BOOK ELEVEN: 1812
34. CHAPTER XXXIV
 
Having run through different yards and side streets, Pierre got back
 with his little burden to the Gruzinski garden at the corner of the
 Povarskoy. He did not at first recognize the place from which he had
 set out to look for the child, so crowded was it now with people and
 goods that had been dragged out of the houses. Besides Russian
 families who had taken refuge here from the fire with their
 belongings, there were several French soldiers in a variety of
 clothing. Pierre took no notice of them. He hurried to find the family
 of that civil servant in order to restore the daughter to her mother
 and go to save someone else. Pierre felt that he had still much to
 do and to do quickly.

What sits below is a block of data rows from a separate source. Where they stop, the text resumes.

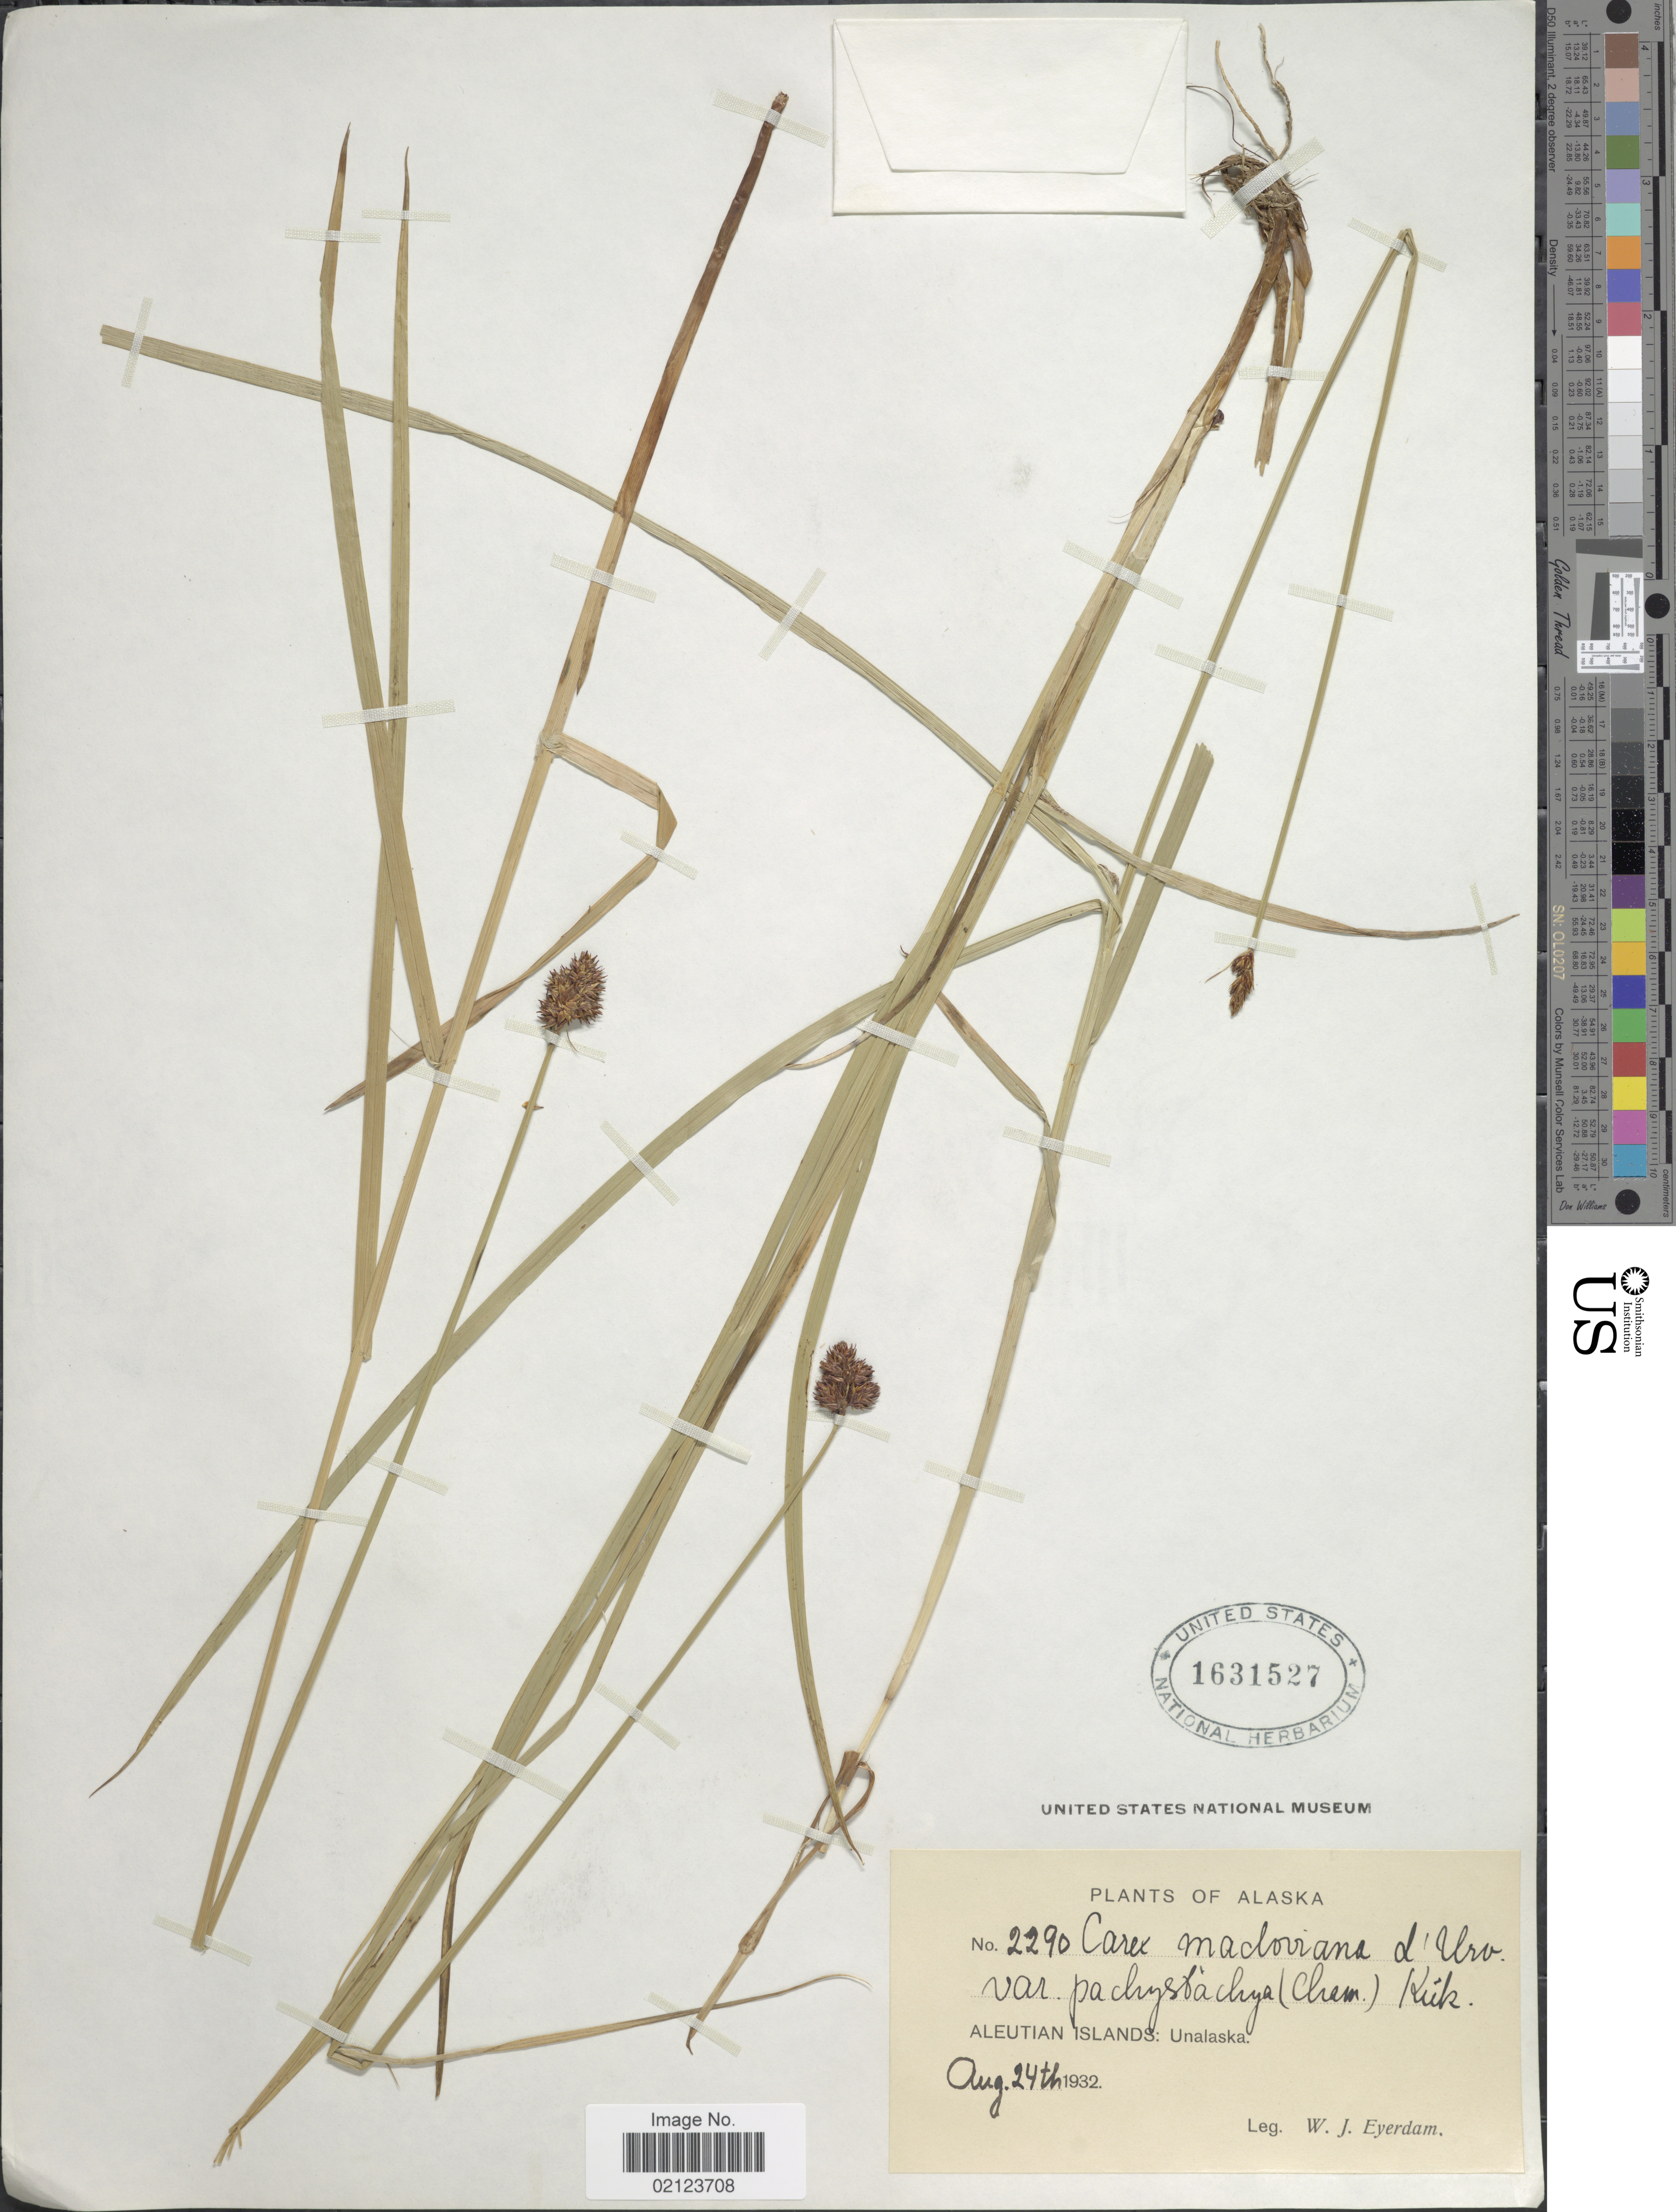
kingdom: Plantae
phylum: Tracheophyta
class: Liliopsida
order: Poales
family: Cyperaceae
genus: Carex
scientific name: Carex pachystachya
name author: Cham. ex Steud.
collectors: W. J. Eyerdam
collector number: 2290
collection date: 1932-08-24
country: United States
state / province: Alaska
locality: Aleutian Islands: Unalaska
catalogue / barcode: US 1631527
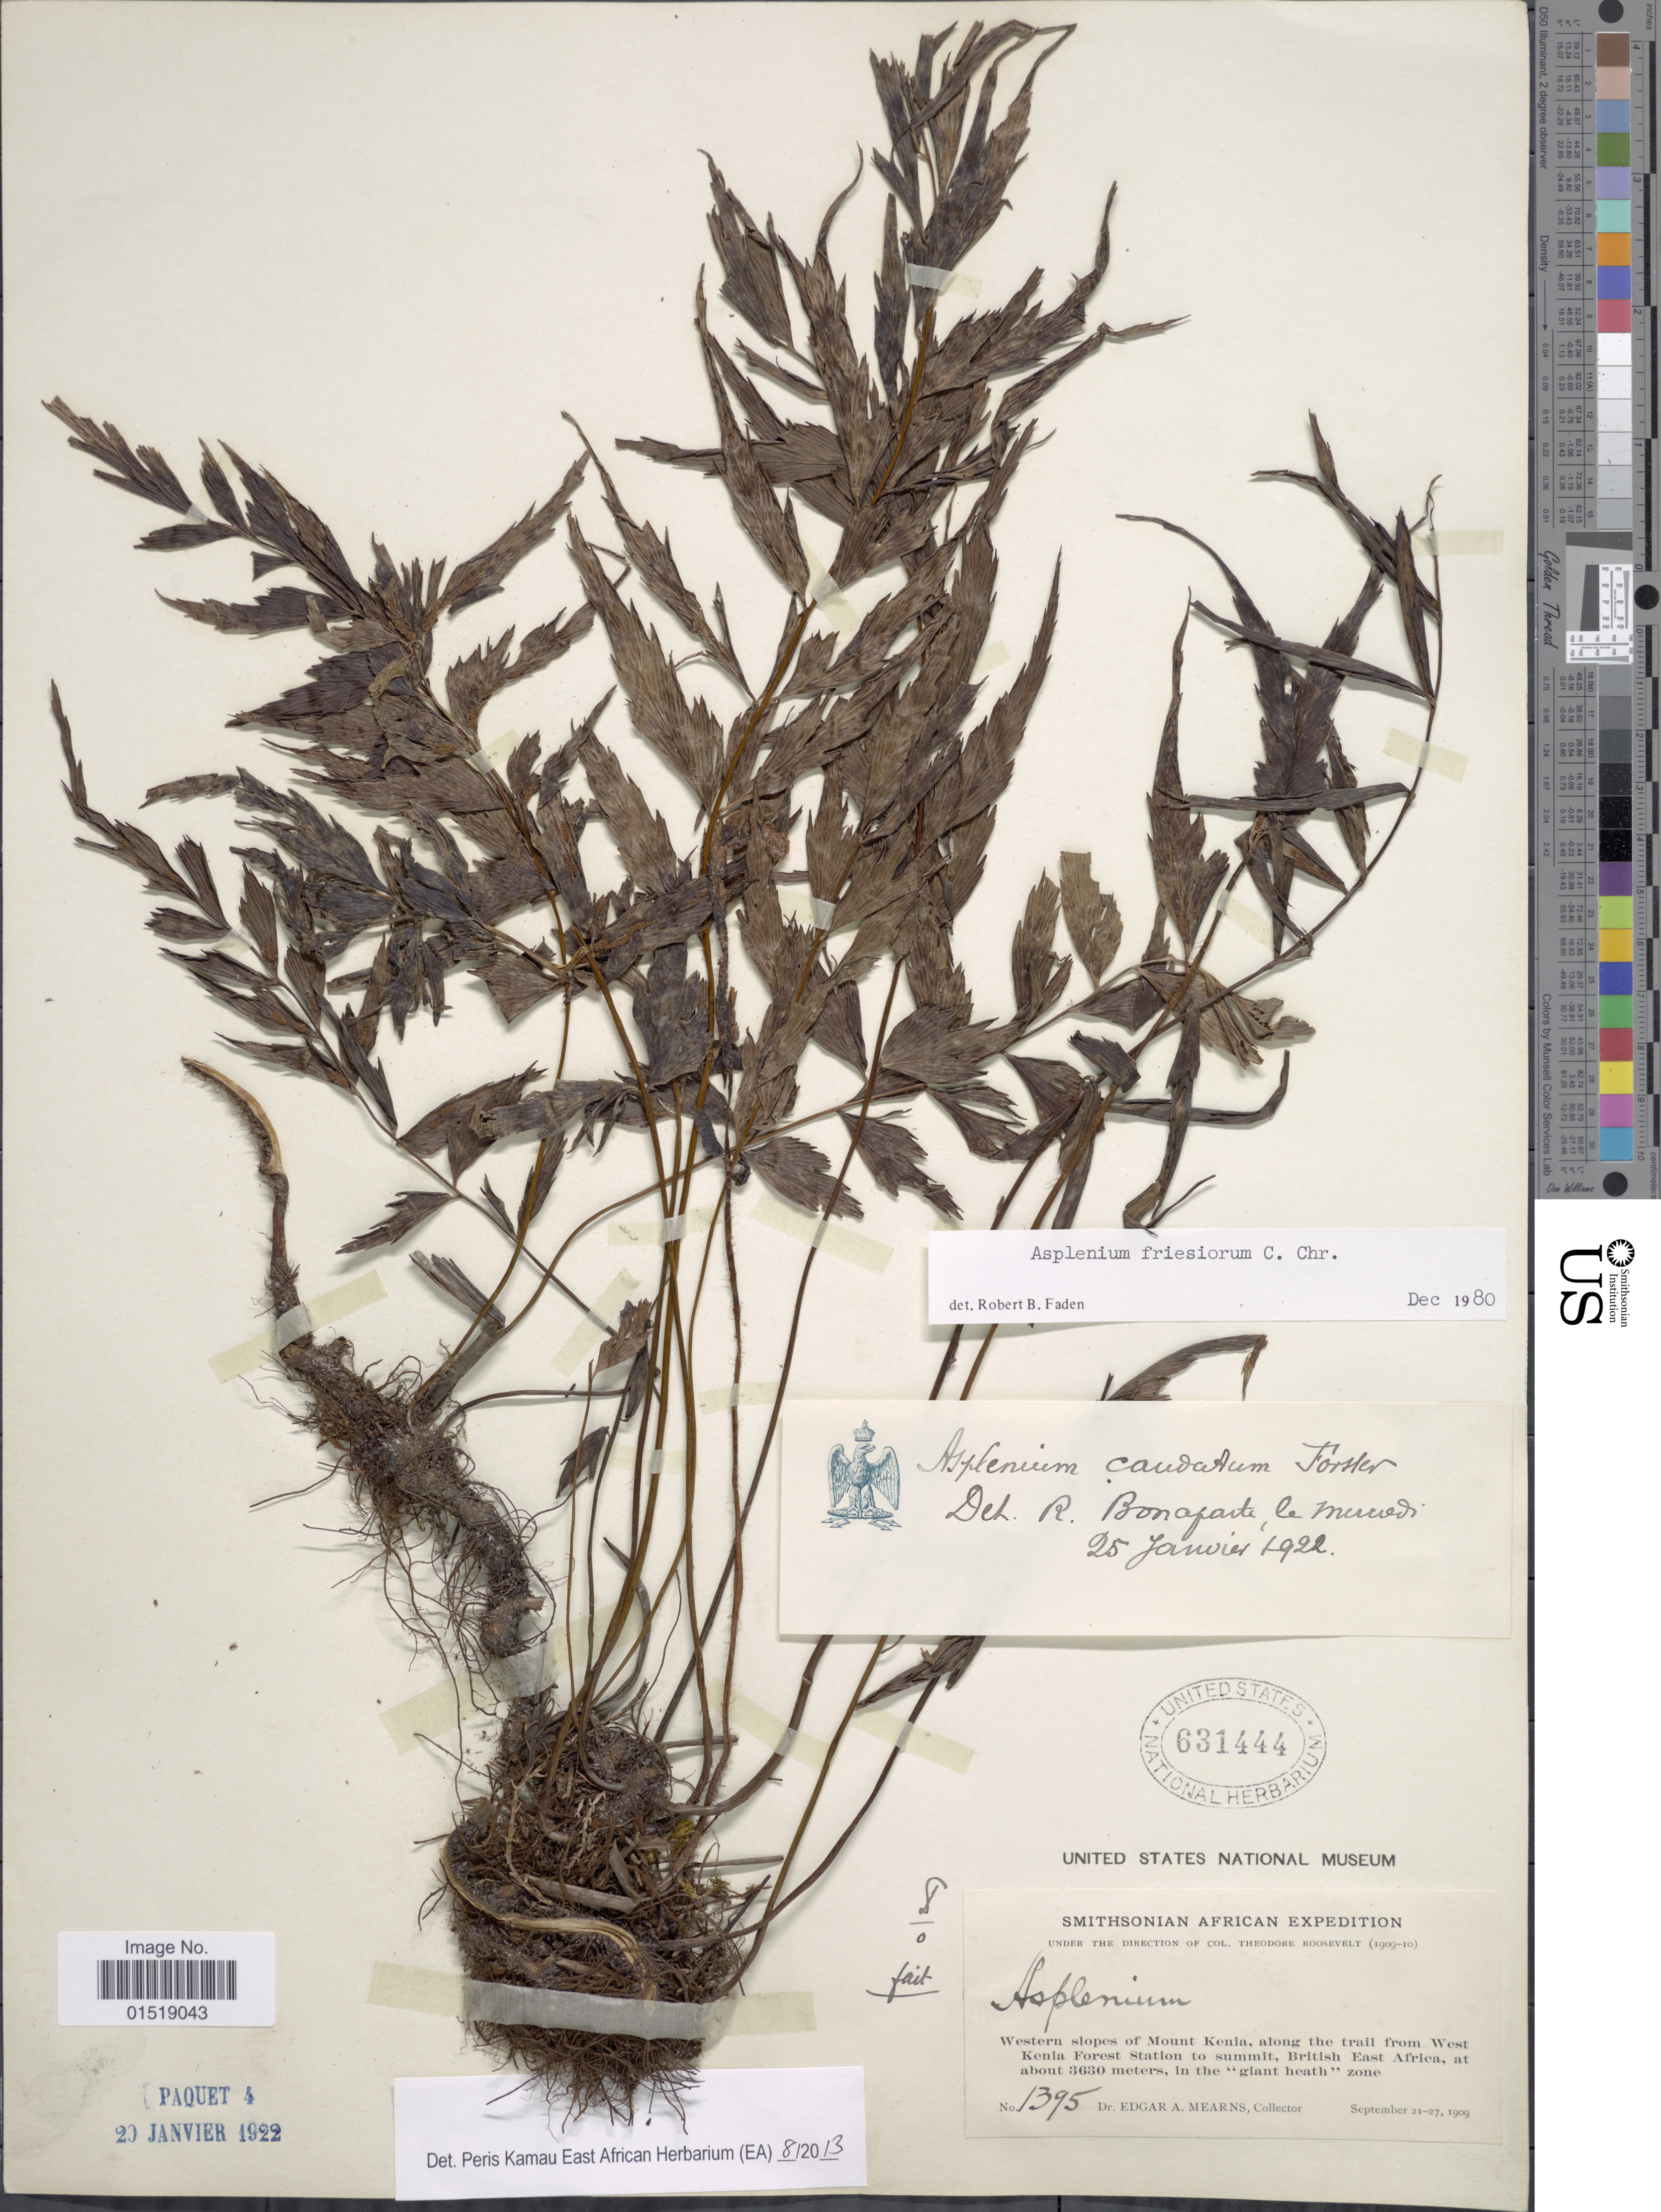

Glowing with the heat and from running, he
 felt at that moment more strongly than ever the sense of youth,
 animation, and determination that had come on him when he ran to
 save the child. She had now become quiet and, clinging with her little
 hands to Pierre's coat, sat on his arm gazing about her like some
 little wild animal. He glanced at her occasionally with a slight
 smile. He fancied he saw something pathetically innocent in that
 frightened, sickly little face. 
He did not find the civil servant or his wife where he had left
 them. He walked among the crowd with rapid steps, scanning the various
 faces he met. Involuntarily he noticed a Georgian or Armenian family
 consisting of a very handsome old man of Oriental type, wearing a new,
 cloth-covered, sheepskin coat and new boots, an old woman of similar
 type, and a young woman. That very young woman seemed to Pierre the
 perfection of Oriental beauty, with her sharply outlined, arched,
 black eyebrows and the extraordinarily soft, bright color of her long,
 beautiful, expressionless face. Amid the scattered property and the
 crowd on the open space, she, in her rich satin cloak with a bright
 lilac shawl on her head, suggested a delicate exotic plant thrown
 out onto the snow. She was sitting on some bundles a little behind the
 old woman, and looked from under her long lashes with motionless,
 large, almond-shaped eyes at the ground before her. Evidently she
 was aware of her beauty and fearful because of it. Her face struck
 Pierre and, hurrying along by the fence, he turned several times to
 look at her. When he had reached the fence, still without finding
 those he sought, he stopped and looked about him.